++++ DATA FOR PROCESSING

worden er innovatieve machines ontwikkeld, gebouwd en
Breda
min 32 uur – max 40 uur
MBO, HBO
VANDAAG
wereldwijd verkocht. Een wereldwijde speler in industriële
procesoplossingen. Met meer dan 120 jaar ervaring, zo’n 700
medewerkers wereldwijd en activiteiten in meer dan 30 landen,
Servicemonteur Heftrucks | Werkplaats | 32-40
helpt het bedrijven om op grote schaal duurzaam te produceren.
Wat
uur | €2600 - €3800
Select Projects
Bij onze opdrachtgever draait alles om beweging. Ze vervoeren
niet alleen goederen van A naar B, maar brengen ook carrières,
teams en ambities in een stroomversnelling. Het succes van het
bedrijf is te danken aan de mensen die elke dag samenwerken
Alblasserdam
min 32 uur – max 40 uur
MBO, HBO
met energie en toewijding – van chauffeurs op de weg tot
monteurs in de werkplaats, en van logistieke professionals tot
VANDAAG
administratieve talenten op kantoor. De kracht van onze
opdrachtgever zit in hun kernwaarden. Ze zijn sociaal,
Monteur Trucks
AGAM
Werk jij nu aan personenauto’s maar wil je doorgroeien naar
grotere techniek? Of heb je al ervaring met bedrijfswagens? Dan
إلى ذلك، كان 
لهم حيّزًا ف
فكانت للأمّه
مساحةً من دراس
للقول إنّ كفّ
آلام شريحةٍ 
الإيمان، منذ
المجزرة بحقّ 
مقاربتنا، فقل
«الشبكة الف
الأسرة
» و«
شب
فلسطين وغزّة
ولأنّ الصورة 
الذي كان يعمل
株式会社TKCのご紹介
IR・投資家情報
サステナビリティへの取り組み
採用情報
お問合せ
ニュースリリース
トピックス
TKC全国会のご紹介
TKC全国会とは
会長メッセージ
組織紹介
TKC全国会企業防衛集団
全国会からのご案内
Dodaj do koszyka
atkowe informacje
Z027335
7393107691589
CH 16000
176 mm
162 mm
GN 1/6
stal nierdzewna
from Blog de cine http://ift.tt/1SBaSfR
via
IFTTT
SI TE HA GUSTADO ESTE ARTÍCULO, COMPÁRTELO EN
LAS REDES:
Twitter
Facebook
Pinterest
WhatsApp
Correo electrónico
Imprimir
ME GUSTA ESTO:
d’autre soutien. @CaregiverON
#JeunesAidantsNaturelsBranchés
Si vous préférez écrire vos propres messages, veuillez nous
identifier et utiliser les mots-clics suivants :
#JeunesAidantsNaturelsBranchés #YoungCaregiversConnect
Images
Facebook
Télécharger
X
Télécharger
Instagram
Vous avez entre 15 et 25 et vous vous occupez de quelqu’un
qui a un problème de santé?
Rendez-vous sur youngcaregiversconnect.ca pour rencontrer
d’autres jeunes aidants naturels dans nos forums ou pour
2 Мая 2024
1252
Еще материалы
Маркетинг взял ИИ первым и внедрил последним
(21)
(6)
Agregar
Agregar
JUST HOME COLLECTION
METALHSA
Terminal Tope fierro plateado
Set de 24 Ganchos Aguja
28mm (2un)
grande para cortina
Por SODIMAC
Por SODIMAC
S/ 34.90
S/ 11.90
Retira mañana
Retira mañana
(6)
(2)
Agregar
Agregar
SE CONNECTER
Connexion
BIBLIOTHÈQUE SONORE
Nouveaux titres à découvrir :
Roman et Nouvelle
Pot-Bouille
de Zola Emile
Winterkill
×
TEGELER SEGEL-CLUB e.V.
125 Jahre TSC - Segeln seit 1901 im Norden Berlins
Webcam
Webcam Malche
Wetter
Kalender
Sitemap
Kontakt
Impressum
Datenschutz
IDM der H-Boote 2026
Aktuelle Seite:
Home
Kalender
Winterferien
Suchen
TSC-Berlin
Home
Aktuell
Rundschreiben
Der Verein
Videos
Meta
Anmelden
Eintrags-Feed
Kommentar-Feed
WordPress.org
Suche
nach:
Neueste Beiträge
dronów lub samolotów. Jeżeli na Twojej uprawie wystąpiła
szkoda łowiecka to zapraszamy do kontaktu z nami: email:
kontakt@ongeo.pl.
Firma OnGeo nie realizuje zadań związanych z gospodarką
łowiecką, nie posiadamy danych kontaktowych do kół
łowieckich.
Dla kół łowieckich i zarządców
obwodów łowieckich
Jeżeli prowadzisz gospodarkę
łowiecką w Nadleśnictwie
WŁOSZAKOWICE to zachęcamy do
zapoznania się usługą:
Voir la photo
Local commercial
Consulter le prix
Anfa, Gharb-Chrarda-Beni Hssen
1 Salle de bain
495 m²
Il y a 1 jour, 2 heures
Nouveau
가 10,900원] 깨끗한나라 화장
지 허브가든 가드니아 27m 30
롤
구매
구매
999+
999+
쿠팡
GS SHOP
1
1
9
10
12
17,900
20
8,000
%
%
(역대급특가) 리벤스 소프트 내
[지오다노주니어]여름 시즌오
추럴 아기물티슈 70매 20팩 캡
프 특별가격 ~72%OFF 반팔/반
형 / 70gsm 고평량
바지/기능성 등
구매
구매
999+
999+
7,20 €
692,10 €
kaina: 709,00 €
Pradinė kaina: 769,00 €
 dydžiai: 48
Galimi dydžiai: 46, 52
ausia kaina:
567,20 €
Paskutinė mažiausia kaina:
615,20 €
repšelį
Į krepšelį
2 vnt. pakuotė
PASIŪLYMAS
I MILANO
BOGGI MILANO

++++++++

WHAT YOU WILL DO - Restate every line of the records above word for word.

WRITTEN RESPONSE -
worden er innovatieve machines ontwikkeld, gebouwd en
Breda
min 32 uur – max 40 uur
MBO, HBO
VANDAAG
wereldwijd verkocht. Een wereldwijde speler in industriële
procesoplossingen. Met meer dan 120 jaar ervaring, zo’n 700
medewerkers wereldwijd en activiteiten in meer dan 30 landen,
Servicemonteur Heftrucks | Werkplaats | 32-40
helpt het bedrijven om op grote schaal duurzaam te produceren.
Wat
uur | €2600 - €3800
Select Projects
Bij onze opdrachtgever draait alles om beweging. Ze vervoeren
niet alleen goederen van A naar B, maar brengen ook carrières,
teams en ambities in een stroomversnelling. Het succes van het
bedrijf is te danken aan de mensen die elke dag samenwerken
Alblasserdam
min 32 uur – max 40 uur
MBO, HBO
met energie en toewijding – van chauffeurs op de weg tot
monteurs in de werkplaats, en van logistieke professionals tot
VANDAAG
administratieve talenten op kantoor. De kracht van onze
opdrachtgever zit in hun kernwaarden. Ze zijn sociaal,
Monteur Trucks
AGAM
Werk jij nu aan personenauto’s maar wil je doorgroeien naar
grotere techniek? Of heb je al ervaring met bedrijfswagens? Dan
إلى ذلك، كان 
لهم حيّزًا ف
فكانت للأمّه
مساحةً من دراس
للقول إنّ كفّ
آلام شريحةٍ 
الإيمان، منذ
المجزرة بحقّ 
مقاربتنا، فقل
«الشبكة الف
الأسرة
» و«
شب
فلسطين وغزّة
ولأنّ الصورة 
الذي كان يعمل
株式会社TKCのご紹介
IR・投資家情報
サステナビリティへの取り組み
採用情報
お問合せ
ニュースリリース
トピックス
TKC全国会のご紹介
TKC全国会とは
会長メッセージ
組織紹介
TKC全国会企業防衛集団
全国会からのご案内
Dodaj do koszyka
atkowe informacje
Z027335
7393107691589
CH 16000
176 mm
162 mm
GN 1/6
stal nierdzewna
from Blog de cine http://ift.tt/1SBaSfR
via
IFTTT
SI TE HA GUSTADO ESTE ARTÍCULO, COMPÁRTELO EN
LAS REDES:
Twitter
Facebook
Pinterest
WhatsApp
Correo electrónico
Imprimir
ME GUSTA ESTO:
d’autre soutien. @CaregiverON
#JeunesAidantsNaturelsBranchés
Si vous préférez écrire vos propres messages, veuillez nous
identifier et utiliser les mots-clics suivants :
#JeunesAidantsNaturelsBranchés #YoungCaregiversConnect
Images
Facebook
Télécharger
X
Télécharger
Instagram
Vous avez entre 15 et 25 et vous vous occupez de quelqu’un
qui a un problème de santé?
Rendez-vous sur youngcaregiversconnect.ca pour rencontrer
d’autres jeunes aidants naturels dans nos forums ou pour
2 Мая 2024
1252
Еще материалы
Маркетинг взял ИИ первым и внедрил последним
(21)
(6)
Agregar
Agregar
JUST HOME COLLECTION
METALHSA
Terminal Tope fierro plateado
Set de 24 Ganchos Aguja
28mm (2un)
grande para cortina
Por SODIMAC
Por SODIMAC
S/ 34.90
S/ 11.90
Retira mañana
Retira mañana
(6)
(2)
Agregar
Agregar
SE CONNECTER
Connexion
BIBLIOTHÈQUE SONORE
Nouveaux titres à découvrir :
Roman et Nouvelle
Pot-Bouille
de Zola Emile
Winterkill
×
TEGELER SEGEL-CLUB e.V.
125 Jahre TSC - Segeln seit 1901 im Norden Berlins
Webcam
Webcam Malche
Wetter
Kalender
Sitemap
Kontakt
Impressum
Datenschutz
IDM der H-Boote 2026
Aktuelle Seite:
Home
Kalender
Winterferien
Suchen
TSC-Berlin
Home
Aktuell
Rundschreiben
Der Verein
Videos
Meta
Anmelden
Eintrags-Feed
Kommentar-Feed
WordPress.org
Suche
nach:
Neueste Beiträge
dronów lub samolotów. Jeżeli na Twojej uprawie wystąpiła
szkoda łowiecka to zapraszamy do kontaktu z nami: email:
kontakt@ongeo.pl.
Firma OnGeo nie realizuje zadań związanych z gospodarką
łowiecką, nie posiadamy danych kontaktowych do kół
łowieckich.
Dla kół łowieckich i zarządców
obwodów łowieckich
Jeżeli prowadzisz gospodarkę
łowiecką w Nadleśnictwie
WŁOSZAKOWICE to zachęcamy do
zapoznania się usługą:
Voir la photo
Local commercial
Consulter le prix
Anfa, Gharb-Chrarda-Beni Hssen
1 Salle de bain
495 m²
Il y a 1 jour, 2 heures
Nouveau
가 10,900원] 깨끗한나라 화장
지 허브가든 가드니아 27m 30
롤
구매
구매
999+
999+
쿠팡
GS SHOP
1
1
9
10
12
17,900
20
8,000
%
%
(역대급특가) 리벤스 소프트 내
[지오다노주니어]여름 시즌오
추럴 아기물티슈 70매 20팩 캡
프 특별가격 ~72%OFF 반팔/반
형 / 70gsm 고평량
바지/기능성 등
구매
구매
999+
999+
7,20 €
692,10 €
kaina: 709,00 €
Pradinė kaina: 769,00 €
 dydžiai: 48
Galimi dydžiai: 46, 52
ausia kaina:
567,20 €
Paskutinė mažiausia kaina:
615,20 €
repšelį
Į krepšelį
2 vnt. pakuotė
PASIŪLYMAS
I MILANO
BOGGI MILANO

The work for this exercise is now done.